Audi 5, Predators, Egg Raid Revisited Garfield and Mass Destruction: The Pool

Thursday, September 08, 2005

I will be in Panama City (the Floridian one, not the Panamanian one, but you better believe I’ll be singing “Panama” the whole time either way) all next week for work, sort of last minute. I should be able to update this site regularly with no interruptions but I just wanted to let you know ahead of time in case something comes up.

Chris Piers sent me his comic for the upcoming Spark and it’s fucking hysterical but the last panel had this shady character that made me think next month’s Munday would be a “very special” one. I mean, look at that guy. Look at that evil eye. He’s totally going to rape you.

Jorge and I are going to cowrite an OGN based on yesterday's story. I think it's going to rock. We still need to work out the details. So, beyond that, I'm still working on the novel, cowriting two projects with Josh, still have the baseball book sitting around waiting for the right artist to show up, still mulling over this African ninja book, sitting on Release and Esau until I feel like picking them up again, looking into the logistics and doing the research for a Fredric Wertham biographical comic (what better way to honor the man than using the medium he tried to destroy?), writing an 8-pager for the Shear Terror Anthology, putting together cartoon pages for the Spark, writing my Here's the Thing... column, pumping out these stories daily and editing three projects. And the kicker? I still haven't really "dropped shit" yet. I need to learn to focus.

I found the tool Jim Davis’ “team” uses to create Garfield strips. I pumped out a hundred in five minutes, all variations of an “I hate Monday” joke.

________________

Sometimes childhood innocence can lead to destruction with said destruction leading to the destruction of childhood innocence. It’s the “cycle of destruction” as I’m sure some psychologist might have called it in the off-chance the phenomenon actually exists beyond my attempt to have a poetic introduction.

I’m going to drop a bombshell now. For 99% of you, this may not feel like a bombshell, but for those of you, like me, that were born and raised in a poor neighborhood in Brooklyn this is going to blow your fucking mind.

My friend had a pool.

She got it when we were in the fifth grade and what a nice pool it was. It was above ground but it had a deck, diving board and water slide. It was larger than most above ground pools, more of an oval than a circle, with this thick cord stretched above the middle of the pool to keep its irregular shape together.

Having a pool in my neighborhood made you King Cool. Nothing was cooler. The only pool we had to swim in was the Red Hook Pool where you had to avoid diapers and hair-extensions that floated by you while you swam, occasionally getting aggressively dunked by a complete stranger just because you weren’t looking. The main pool was such a warzone at times that most of us dorkier folk just opted to cool off in the kiddie pool.

My friend getting a pool made all the Red Hook Pool drama go away. We were there all the time, there must have been a “pool party” five days a week. Her father was a swell guy that would occasionally barbeque and when he didn’t they’d order us some pizza. I think it’s safe to say that any day of the week at least four people would be over her house and swimming in the pool.

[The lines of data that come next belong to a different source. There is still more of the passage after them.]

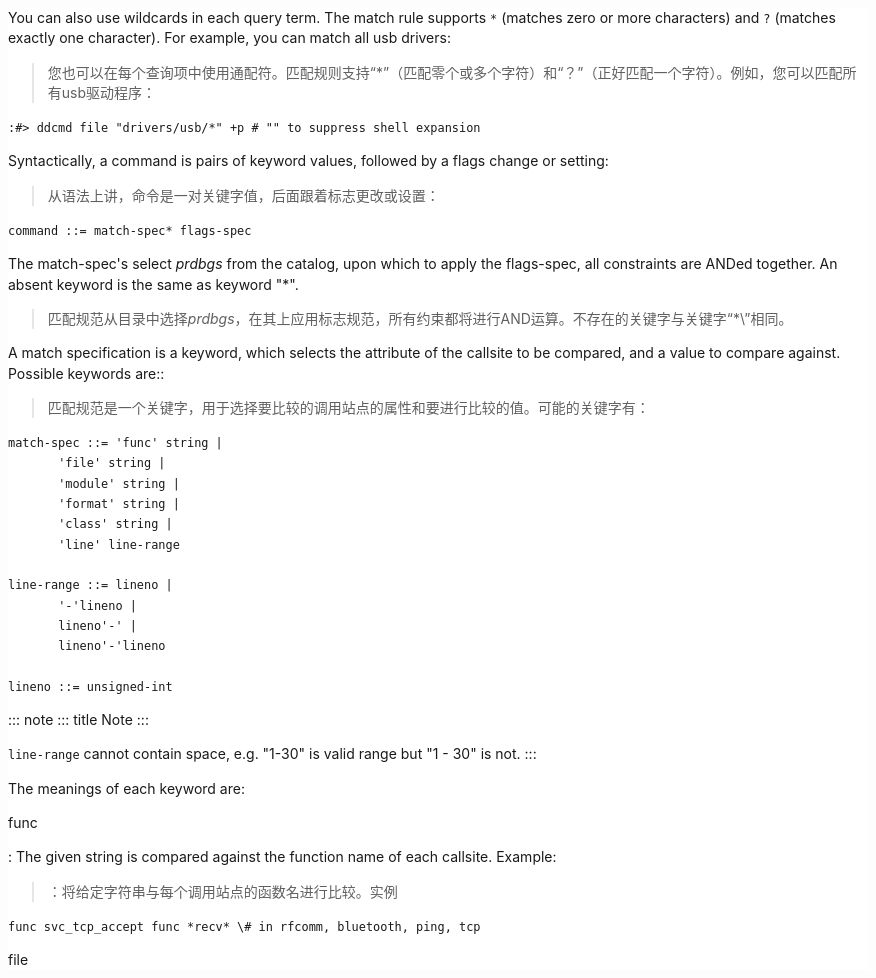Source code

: 
You can also use wildcards in each query term. The match rule supports `*` (matches zero or more characters) and `?` (matches exactly one character). For example, you can match all usb drivers:

> 您也可以在每个查询项中使用通配符。匹配规则支持“*”（匹配零个或多个字符）和“？”（正好匹配一个字符）。例如，您可以匹配所有usb驱动程序：

    :#> ddcmd file "drivers/usb/*" +p # "" to suppress shell expansion


Syntactically, a command is pairs of keyword values, followed by a flags change or setting:

> 从语法上讲，命令是一对关键字值，后面跟着标志更改或设置：

    command ::= match-spec* flags-spec


The match-spec\'s select *prdbgs* from the catalog, upon which to apply the flags-spec, all constraints are ANDed together. An absent keyword is the same as keyword \"\*\".

> 匹配规范从目录中选择*prdbgs*，在其上应用标志规范，所有约束都将进行AND运算。不存在的关键字与关键字“\*\”相同。


A match specification is a keyword, which selects the attribute of the callsite to be compared, and a value to compare against. Possible keywords are::

> 匹配规范是一个关键字，用于选择要比较的调用站点的属性和要进行比较的值。可能的关键字有：

    match-spec ::= 'func' string |
           'file' string |
           'module' string |
           'format' string |
           'class' string |
           'line' line-range

    line-range ::= lineno |
           '-'lineno |
           lineno'-' |
           lineno'-'lineno

    lineno ::= unsigned-int

::: note
::: title
Note
:::

`line-range` cannot contain space, e.g. \"1-30\" is valid range but \"1 - 30\" is not.
:::

The meanings of each keyword are:

func


:   The given string is compared against the function name of each callsite. Example:

> ：将给定字符串与每个调用站点的函数名进行比较。实例

    func svc_tcp_accept func *recv* \# in rfcomm, bluetooth, ping, tcp

file

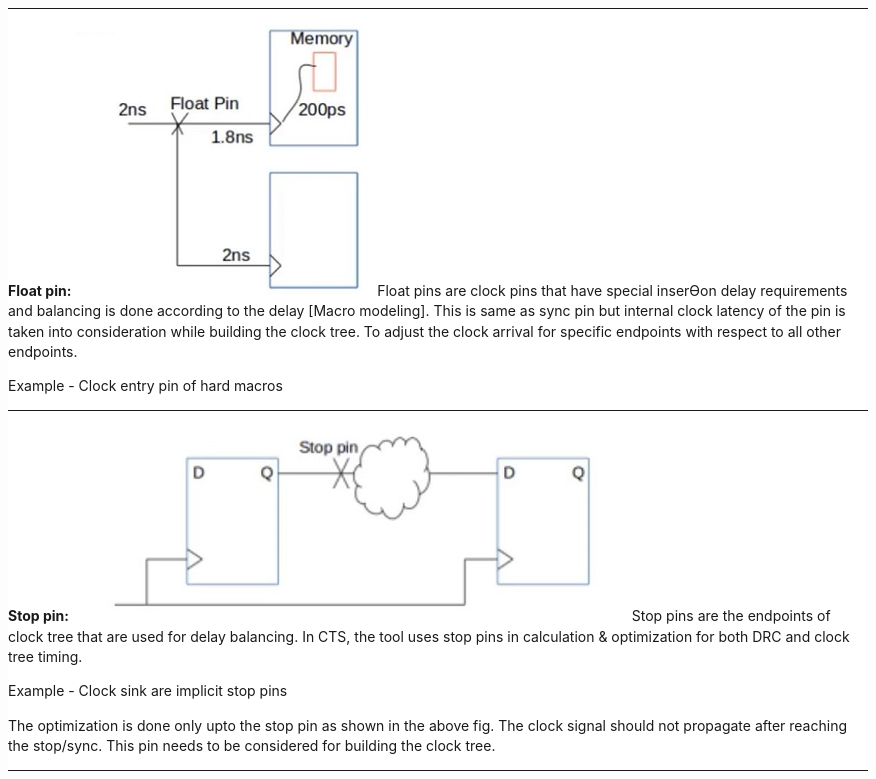 

------

**Float pin:**
![float pin, clock tree exceptions](docs/IC/50-数字EDA/attachments/Clock%20Tree%20Synthesis/floatpin.JPG)
Float pins are clock pins that have special inserƟon delay requirements and balancing is done according to the delay [Macro modeling]. This is same as sync pin but internal clock latency of the pin is taken into consideration while building the clock tree. To adjust the clock arrival for specific endpoints with respect to all other endpoints.

Example - Clock entry pin of hard macros



------

**Stop pin:**
![stop pin, clock tree exceptions](docs/IC/50-数字EDA/attachments/Clock%20Tree%20Synthesis/stoppin.JPG)
Stop pins are the endpoints of clock tree that are used for delay balancing. In CTS, the tool uses stop pins in calculation & optimization for both DRC and clock tree timing.

Example - Clock sink are implicit stop pins

The optimization is done only upto the stop pin as shown in the above fig. The clock signal should not propagate after reaching the stop/sync. This pin needs to be considered for building the clock tree.



------
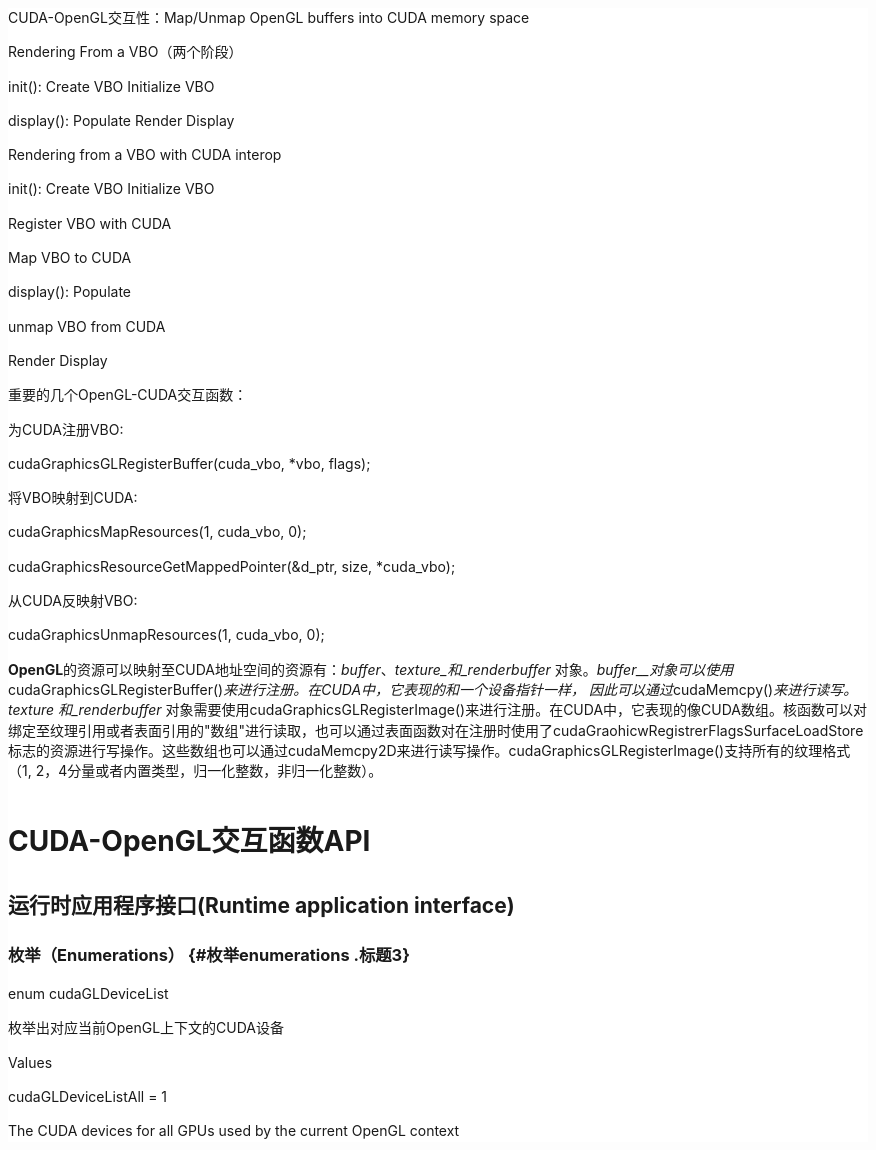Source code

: CUDA-OpenGL交互性：Map/Unmap OpenGL buffers into CUDA memory space

Rendering From a VBO（两个阶段）

init(): Create VBO Initialize VBO

display(): Populate Render Display

Rendering from a VBO with CUDA interop

init(): Create VBO Initialize VBO

Register VBO with CUDA

Map VBO to CUDA

display(): Populate

unmap VBO from CUDA

Render Display

重要的几个OpenGL-CUDA交互函数：

为CUDA注册VBO:

cudaGraphicsGLRegisterBuffer(cuda_vbo, \*vbo, flags);

将VBO映射到CUDA:

cudaGraphicsMapResources(1, cuda_vbo, 0);

cudaGraphicsResourceGetMappedPointer(&d_ptr, size, \*cuda_vbo);

从CUDA反映射VBO:

cudaGraphicsUnmapResources(1, cuda_vbo, 0);

**OpenGL**的资源可以映射至CUDA地址空间的资源有：*buffer*、*texture_和_renderbuffer* 对象。*buffer\_\_对象可以使用*cudaGraphicsGLRegisterBuffer()*来进行注册。在CUDA中，它表现的和一个设备指针一样，
因此可以通过*cudaMemcpy()*来进行读写。texture 和_renderbuffer* 对象需要使用cudaGraphicsGLRegisterImage()来进行注册。在CUDA中，它表现的像CUDA数组。核函数可以对绑定至纹理引用或者表面引用的"数组"进行读取，也可以通过表面函数对在注册时使用了cudaGraohicwRegistrerFlagsSurfaceLoadStore标志的资源进行写操作。这些数组也可以通过cudaMemcpy2D来进行读写操作。cudaGraphicsGLRegisterImage()支持所有的纹理格式（1,
2，4分量或者内置类型，归一化整数，非归一化整数）。

# CUDA-OpenGL交互函数API

## 运行时应用程序接口(Runtime application interface)

### 枚举（Enumerations） {#枚举enumerations .标题3}

enum cudaGLDeviceList

枚举出对应当前OpenGL上下文的CUDA设备

Values

cudaGLDeviceListAll = 1

The CUDA devices for all GPUs used by the current OpenGL context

For her birthday, however, she had a real pool party. About twenty-five people packed into that pool. Marco Polo rounds that lasted three seconds, losers in Horse and Rider fell onto a sea of bodies, missing the water and the use of underwater goggles allowed you to see much ass.

We decided to play volleyball at one point. It had to be teams of at least seven on seven in this pool – the thing was practically bursting. And we were jumping around, laughing, bumping, setting and spiking. The net, as some of you may have guessed, was the thick chord that went across the pool holding the irregular shape together.

Now I know nothing about pool physics or pool design except one thing. If you hang from that chord, it’ll pull the sides of the pool in. If the water is already stupid high because the pool is packed, it will begin to flow out of the pool. Between the pressure of you hanging from the chord and the water on the bent area – the pool can explode.

Ever see a pool explode? Coolest fucking thing ever. You don’t realize how much water is in those things until it floods the back yard, I’ll tell you that much. Of all the destruction I’ve witnessed, nothing would top that pool exploding and the subsequent “oh shit” faces that went with it.

Granted, it probably was put up wrong. One would hope that, if installed correctly, it would be more durable than that. But either way I was in the right place at the right time and the result was fucking awesome.

We all got kicked out. Birthday party over. No burgers, no ice-cream, nothing. They never replaced the pool and it was back to the Red Hook Pool where our bathing suits got ripped off and thrown around for a laugh. But for that month – that magical month – we had a pool of our own.